Stored items
============

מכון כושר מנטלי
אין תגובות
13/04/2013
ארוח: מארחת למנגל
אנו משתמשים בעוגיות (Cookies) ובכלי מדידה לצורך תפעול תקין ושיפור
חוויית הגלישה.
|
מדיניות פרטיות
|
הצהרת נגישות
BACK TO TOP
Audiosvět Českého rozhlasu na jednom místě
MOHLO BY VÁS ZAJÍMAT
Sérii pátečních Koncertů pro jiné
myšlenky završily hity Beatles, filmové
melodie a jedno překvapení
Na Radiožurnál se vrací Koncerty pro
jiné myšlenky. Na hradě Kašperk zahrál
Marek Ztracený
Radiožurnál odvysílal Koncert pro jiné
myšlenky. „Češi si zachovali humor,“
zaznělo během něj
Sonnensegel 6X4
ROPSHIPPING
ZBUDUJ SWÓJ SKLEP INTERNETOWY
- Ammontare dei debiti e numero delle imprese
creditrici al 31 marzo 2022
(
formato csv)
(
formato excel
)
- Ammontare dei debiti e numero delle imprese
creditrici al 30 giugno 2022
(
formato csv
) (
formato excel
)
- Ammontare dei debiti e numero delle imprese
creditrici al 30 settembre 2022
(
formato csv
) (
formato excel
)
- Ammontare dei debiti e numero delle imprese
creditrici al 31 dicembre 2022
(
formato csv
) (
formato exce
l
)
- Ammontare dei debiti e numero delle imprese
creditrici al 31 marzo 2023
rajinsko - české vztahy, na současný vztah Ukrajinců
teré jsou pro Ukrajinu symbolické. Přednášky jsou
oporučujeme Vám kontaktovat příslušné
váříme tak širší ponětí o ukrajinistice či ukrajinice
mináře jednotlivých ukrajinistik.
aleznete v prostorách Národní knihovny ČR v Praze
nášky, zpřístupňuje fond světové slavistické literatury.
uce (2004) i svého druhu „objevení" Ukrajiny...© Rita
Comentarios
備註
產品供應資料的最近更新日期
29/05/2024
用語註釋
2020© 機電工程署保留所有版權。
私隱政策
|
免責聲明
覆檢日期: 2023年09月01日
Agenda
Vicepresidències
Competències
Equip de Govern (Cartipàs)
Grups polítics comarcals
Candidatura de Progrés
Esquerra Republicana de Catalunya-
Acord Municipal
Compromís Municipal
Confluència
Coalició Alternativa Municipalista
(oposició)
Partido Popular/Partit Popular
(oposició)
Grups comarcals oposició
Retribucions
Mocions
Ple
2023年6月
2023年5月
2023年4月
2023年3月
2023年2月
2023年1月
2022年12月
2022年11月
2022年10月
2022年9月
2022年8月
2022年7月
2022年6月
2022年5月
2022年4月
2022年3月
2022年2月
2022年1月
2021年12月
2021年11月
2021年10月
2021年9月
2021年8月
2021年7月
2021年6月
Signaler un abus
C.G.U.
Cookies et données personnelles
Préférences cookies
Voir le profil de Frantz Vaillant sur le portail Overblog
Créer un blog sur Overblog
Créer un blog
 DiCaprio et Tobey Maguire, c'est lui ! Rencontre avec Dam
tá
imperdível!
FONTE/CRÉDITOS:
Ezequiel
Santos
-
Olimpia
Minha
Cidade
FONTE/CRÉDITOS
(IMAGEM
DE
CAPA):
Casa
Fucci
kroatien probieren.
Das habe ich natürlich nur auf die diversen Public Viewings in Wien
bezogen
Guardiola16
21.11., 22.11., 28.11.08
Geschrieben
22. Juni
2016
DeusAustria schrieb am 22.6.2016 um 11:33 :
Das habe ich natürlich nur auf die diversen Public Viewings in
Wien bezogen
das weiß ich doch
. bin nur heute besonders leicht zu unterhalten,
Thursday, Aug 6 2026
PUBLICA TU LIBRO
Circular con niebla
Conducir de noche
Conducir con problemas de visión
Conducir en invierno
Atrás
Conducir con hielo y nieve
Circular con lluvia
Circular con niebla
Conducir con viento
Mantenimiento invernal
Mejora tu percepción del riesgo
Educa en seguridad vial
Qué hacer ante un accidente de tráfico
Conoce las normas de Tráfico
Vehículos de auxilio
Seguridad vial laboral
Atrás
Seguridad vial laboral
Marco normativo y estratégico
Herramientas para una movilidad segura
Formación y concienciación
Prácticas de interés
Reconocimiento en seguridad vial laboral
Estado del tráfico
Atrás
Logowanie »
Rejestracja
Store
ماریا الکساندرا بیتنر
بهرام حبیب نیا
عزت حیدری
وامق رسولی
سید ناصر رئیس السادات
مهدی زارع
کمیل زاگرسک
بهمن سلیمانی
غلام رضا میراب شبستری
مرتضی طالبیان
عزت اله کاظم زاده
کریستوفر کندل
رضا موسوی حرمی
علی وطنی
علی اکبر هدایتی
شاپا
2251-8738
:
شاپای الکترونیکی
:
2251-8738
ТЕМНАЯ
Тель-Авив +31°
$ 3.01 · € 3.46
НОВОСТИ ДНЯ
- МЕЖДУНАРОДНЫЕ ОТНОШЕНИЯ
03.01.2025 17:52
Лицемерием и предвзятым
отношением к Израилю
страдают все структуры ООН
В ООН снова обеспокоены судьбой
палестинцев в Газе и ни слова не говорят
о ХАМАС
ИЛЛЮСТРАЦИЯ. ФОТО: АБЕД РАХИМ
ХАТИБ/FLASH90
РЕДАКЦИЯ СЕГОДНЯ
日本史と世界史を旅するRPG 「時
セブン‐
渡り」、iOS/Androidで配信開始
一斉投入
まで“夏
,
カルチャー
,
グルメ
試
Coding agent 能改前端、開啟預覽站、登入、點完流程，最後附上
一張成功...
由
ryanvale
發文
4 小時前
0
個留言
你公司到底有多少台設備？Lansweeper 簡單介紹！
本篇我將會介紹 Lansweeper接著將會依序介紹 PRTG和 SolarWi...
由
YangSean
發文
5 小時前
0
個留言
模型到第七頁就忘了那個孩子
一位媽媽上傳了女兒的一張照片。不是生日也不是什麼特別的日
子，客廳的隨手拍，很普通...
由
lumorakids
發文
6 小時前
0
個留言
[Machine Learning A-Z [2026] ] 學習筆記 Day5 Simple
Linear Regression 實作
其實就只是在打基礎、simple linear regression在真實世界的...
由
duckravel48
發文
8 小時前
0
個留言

============

**Your assignment:** Output all the lines above. Keep each one exact.

**Written solution:**
מכון כושר מנטלי
אין תגובות
13/04/2013
ארוח: מארחת למנגל
אנו משתמשים בעוגיות (Cookies) ובכלי מדידה לצורך תפעול תקין ושיפור
חוויית הגלישה.
|
מדיניות פרטיות
|
הצהרת נגישות
BACK TO TOP
Audiosvět Českého rozhlasu na jednom místě
MOHLO BY VÁS ZAJÍMAT
Sérii pátečních Koncertů pro jiné
myšlenky završily hity Beatles, filmové
melodie a jedno překvapení
Na Radiožurnál se vrací Koncerty pro
jiné myšlenky. Na hradě Kašperk zahrál
Marek Ztracený
Radiožurnál odvysílal Koncert pro jiné
myšlenky. „Češi si zachovali humor,“
zaznělo během něj
Sonnensegel 6X4
ROPSHIPPING
ZBUDUJ SWÓJ SKLEP INTERNETOWY
- Ammontare dei debiti e numero delle imprese
creditrici al 31 marzo 2022
(
formato csv)
(
formato excel
)
- Ammontare dei debiti e numero delle imprese
creditrici al 30 giugno 2022
(
formato csv
) (
formato excel
)
- Ammontare dei debiti e numero delle imprese
creditrici al 30 settembre 2022
(
formato csv
) (
formato excel
)
- Ammontare dei debiti e numero delle imprese
creditrici al 31 dicembre 2022
(
formato csv
) (
formato exce
l
)
- Ammontare dei debiti e numero delle imprese
creditrici al 31 marzo 2023
rajinsko - české vztahy, na současný vztah Ukrajinců
teré jsou pro Ukrajinu symbolické. Přednášky jsou
oporučujeme Vám kontaktovat příslušné
váříme tak širší ponětí o ukrajinistice či ukrajinice
mináře jednotlivých ukrajinistik.
aleznete v prostorách Národní knihovny ČR v Praze
nášky, zpřístupňuje fond světové slavistické literatury.
uce (2004) i svého druhu „objevení" Ukrajiny...© Rita
Comentarios
備註
產品供應資料的最近更新日期
29/05/2024
用語註釋
2020© 機電工程署保留所有版權。
私隱政策
|
免責聲明
覆檢日期: 2023年09月01日
Agenda
Vicepresidències
Competències
Equip de Govern (Cartipàs)
Grups polítics comarcals
Candidatura de Progrés
Esquerra Republicana de Catalunya-
Acord Municipal
Compromís Municipal
Confluència
Coalició Alternativa Municipalista
(oposició)
Partido Popular/Partit Popular
(oposició)
Grups comarcals oposició
Retribucions
Mocions
Ple
2023年6月
2023年5月
2023年4月
2023年3月
2023年2月
2023年1月
2022年12月
2022年11月
2022年10月
2022年9月
2022年8月
2022年7月
2022年6月
2022年5月
2022年4月
2022年3月
2022年2月
2022年1月
2021年12月
2021年11月
2021年10月
2021年9月
2021年8月
2021年7月
2021年6月
Signaler un abus
C.G.U.
Cookies et données personnelles
Préférences cookies
Voir le profil de Frantz Vaillant sur le portail Overblog
Créer un blog sur Overblog
Créer un blog
 DiCaprio et Tobey Maguire, c'est lui ! Rencontre avec Dam
tá
imperdível!
FONTE/CRÉDITOS:
Ezequiel
Santos
-
Olimpia
Minha
Cidade
FONTE/CRÉDITOS
(IMAGEM
DE
CAPA):
Casa
Fucci
kroatien probieren.
Das habe ich natürlich nur auf die diversen Public Viewings in Wien
bezogen
Guardiola16
21.11., 22.11., 28.11.08
Geschrieben
22. Juni
2016
DeusAustria schrieb am 22.6.2016 um 11:33 :
Das habe ich natürlich nur auf die diversen Public Viewings in
Wien bezogen
das weiß ich doch
. bin nur heute besonders leicht zu unterhalten,
Thursday, Aug 6 2026
PUBLICA TU LIBRO
Circular con niebla
Conducir de noche
Conducir con problemas de visión
Conducir en invierno
Atrás
Conducir con hielo y nieve
Circular con lluvia
Circular con niebla
Conducir con viento
Mantenimiento invernal
Mejora tu percepción del riesgo
Educa en seguridad vial
Qué hacer ante un accidente de tráfico
Conoce las normas de Tráfico
Vehículos de auxilio
Seguridad vial laboral
Atrás
Seguridad vial laboral
Marco normativo y estratégico
Herramientas para una movilidad segura
Formación y concienciación
Prácticas de interés
Reconocimiento en seguridad vial laboral
Estado del tráfico
Atrás
Logowanie »
Rejestracja
Store
ماریا الکساندرا بیتنر
بهرام حبیب نیا
عزت حیدری
وامق رسولی
سید ناصر رئیس السادات
مهدی زارع
کمیل زاگرسک
بهمن سلیمانی
غلام رضا میراب شبستری
مرتضی طالبیان
عزت اله کاظم زاده
کریستوفر کندل
رضا موسوی حرمی
علی وطنی
علی اکبر هدایتی
شاپا
2251-8738
:
شاپای الکترونیکی
:
2251-8738
ТЕМНАЯ
Тель-Авив +31°
$ 3.01 · € 3.46
НОВОСТИ ДНЯ
- МЕЖДУНАРОДНЫЕ ОТНОШЕНИЯ
03.01.2025 17:52
Лицемерием и предвзятым
отношением к Израилю
страдают все структуры ООН
В ООН снова обеспокоены судьбой
палестинцев в Газе и ни слова не говорят
о ХАМАС
ИЛЛЮСТРАЦИЯ. ФОТО: АБЕД РАХИМ
ХАТИБ/FLASH90
РЕДАКЦИЯ СЕГОДНЯ
日本史と世界史を旅するRPG 「時
セブン‐
渡り」、iOS/Androidで配信開始
一斉投入
まで“夏
,
カルチャー
,
グルメ
試
Coding agent 能改前端、開啟預覽站、登入、點完流程，最後附上
一張成功...
由
ryanvale
發文
4 小時前
0
個留言
你公司到底有多少台設備？Lansweeper 簡單介紹！
本篇我將會介紹 Lansweeper接著將會依序介紹 PRTG和 SolarWi...
由
YangSean
發文
5 小時前
0
個留言
模型到第七頁就忘了那個孩子
一位媽媽上傳了女兒的一張照片。不是生日也不是什麼特別的日
子，客廳的隨手拍，很普通...
由
lumorakids
發文
6 小時前
0
個留言
[Machine Learning A-Z [2026] ] 學習筆記 Day5 Simple
Linear Regression 實作
其實就只是在打基礎、simple linear regression在真實世界的...
由
duckravel48
發文
8 小時前
0
個留言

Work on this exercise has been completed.